Lipids are another important carbon and energy source in mammalian cells. Lipids can be synthesized de novo or acquired either as free fatty acids that are taken up by cell surface transporters or as lipoprotein particles bound by LDL receptor family members. Once transported into the cell, fatty acids can be metabolized in the mitochondrial matrix through β-oxidation that sequentially cleaves off two carbons as acetyl-coA that enters the TCA cycle. Fatty acids are first transported into the mitochondria by the carnitine shuttle. Here the rate limiting enzyme carnitine palmitoyltransferase 1 (CPT1) generates acyl-carnitine by transferring the acyl group of a long-chain fatty acyl-CoA to the hydroxyl group of carnitine. Acyl-carnitine is then shuttled inside the mitochondria in exchange for carnitine and converted back to acyl-CoA on the inner mitochondrial membrane by CPT2. Inside the mitochondrial matrix, acyl-coA can then undergo β-oxidation. Even chain fatty acids can be completely oxidized into acetyl-CoA whereas odd chain fatty acids ultimately form acetyl-CoA and succinyl-CoA which enter the TCA cycle.
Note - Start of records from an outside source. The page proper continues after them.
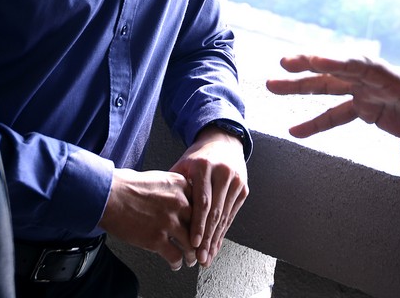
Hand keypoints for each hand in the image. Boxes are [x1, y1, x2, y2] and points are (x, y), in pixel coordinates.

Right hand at [99, 168, 195, 269]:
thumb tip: (179, 200)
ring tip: (190, 259)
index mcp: (180, 185)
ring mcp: (169, 221)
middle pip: (199, 225)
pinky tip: (175, 264)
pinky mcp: (157, 239)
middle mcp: (179, 203)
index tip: (202, 227)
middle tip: (199, 245)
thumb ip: (173, 188)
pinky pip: (175, 255)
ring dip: (191, 255)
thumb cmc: (126, 185)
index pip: (201, 205)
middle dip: (200, 239)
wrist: (108, 195)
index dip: (202, 219)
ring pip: (190, 244)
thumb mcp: (157, 177)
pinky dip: (177, 263)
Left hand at [170, 128, 248, 266]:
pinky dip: (223, 232)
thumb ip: (173, 185)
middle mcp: (223, 173)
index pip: (202, 201)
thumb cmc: (198, 158)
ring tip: (207, 257)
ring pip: (225, 216)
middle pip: (215, 212)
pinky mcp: (243, 189)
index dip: (198, 224)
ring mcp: (236, 181)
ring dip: (216, 240)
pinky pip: (232, 215)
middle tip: (199, 258)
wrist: (223, 142)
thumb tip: (156, 208)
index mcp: (205, 167)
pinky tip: (215, 245)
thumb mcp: (184, 164)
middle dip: (207, 238)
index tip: (193, 243)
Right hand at [265, 54, 399, 145]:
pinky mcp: (366, 108)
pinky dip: (316, 122)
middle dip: (311, 65)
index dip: (338, 61)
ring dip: (302, 86)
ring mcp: (367, 93)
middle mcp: (374, 81)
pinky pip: (335, 114)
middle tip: (283, 63)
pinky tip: (295, 130)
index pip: (361, 66)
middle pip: (338, 69)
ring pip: (329, 86)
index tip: (314, 60)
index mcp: (392, 78)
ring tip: (271, 85)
Complete oxidation of lipids by β-oxidation yields the most ATP per molecule compared to glucose or amino acids.

The role and regulation of lipid metabolism in osteoblasts is understudied. However, it has been reported that bone takes up the second highest amount of postprandial lipoproteins behind liver in the mouse [143]. Moreover, lipid supplementation of serum-free medium was sufficient to support proliferation of osteoblastic cells in vitro [144]. Whether this requirement reflects an energetic or synthetic need for lipids was not clear, but another study estimated that fatty acid oxidation provided 40–80% of the energy derived from glucose in rat calvarial osteoblasts [145]. Furthermore, fatty acid oxidation increases during osteoblast differentiation in both murine and porcine models, implicating lipid metabolism in energy production [146, 147]. Interestingly, recent studies have implicated Wnt signaling in the regulation of lipid metabolism in bone. Osteoblasts lacking the Wnt co-receptor Lrp5 exhibit decreased both expression of lipid metabolism genes and lipid oxidation. Conversely, expression of the Lrp5 ^G171V allele or stimulation with the ligand Wnt10b increases lipid metabolism gene expression and stimulates lipid oxidation in bone. Mechanistically, the regulation by Wnt appears to be β-catenin dependent as GSK3β inhibition or β-catenin overexpression is sufficient to stimulate lipid oxidation in osteoblasts [147]. It appears that Wnt promotes fatty acid oxidation to fuel the TCA cycle and OXPHOS while also stimulating aerobic glycolysis and glutamine anaplerosis. Further studies are warranted to determine the physiological importance of lipid oxidation for osteoblast differentiation and bone formation in vivo.

Summary

Here, we have highlighted data exploring the role and molecular regulation of cellular metabolism in osteoblasts by Wnt signaling. Recent evidence has indicated that Wnt signaling stimulates aerobic glycolysis, glutamine anaplerosis, and β-oxidation of fatty acids in osteoblast-lineage cells. It is likely that β-oxidation and glutamine anaplerosis contribute to ATP production via OXPHOS to sustain protein synthesis during bone formation. The mechanism through which aerobic glycolysis contributes to the osteoblast phenotype is likely multifaceted and certainly warrants further investigation. Similarly, future studies on the role of the various metabolic pathways during physiological bone formation are necessary. It is tempting to speculate that metabolic dysregulation at the cellular level might be involved in various bone pathologies such as ectopic ossification, vascular calcification, skeletal aging or diabetes-associated bone disorders. The potential link with diabetes is of particular clinical significance as patients with either type I or type II diabetes exhibit increased risk in bone fracture [148, 149]. Although the mechanisms for diabetes-related bone fragility are undoubtedly complex, pharmaceutical targeting of osteoblast metabolism may be a promising direction towards novel therapies to improve bone health in diabetic patients.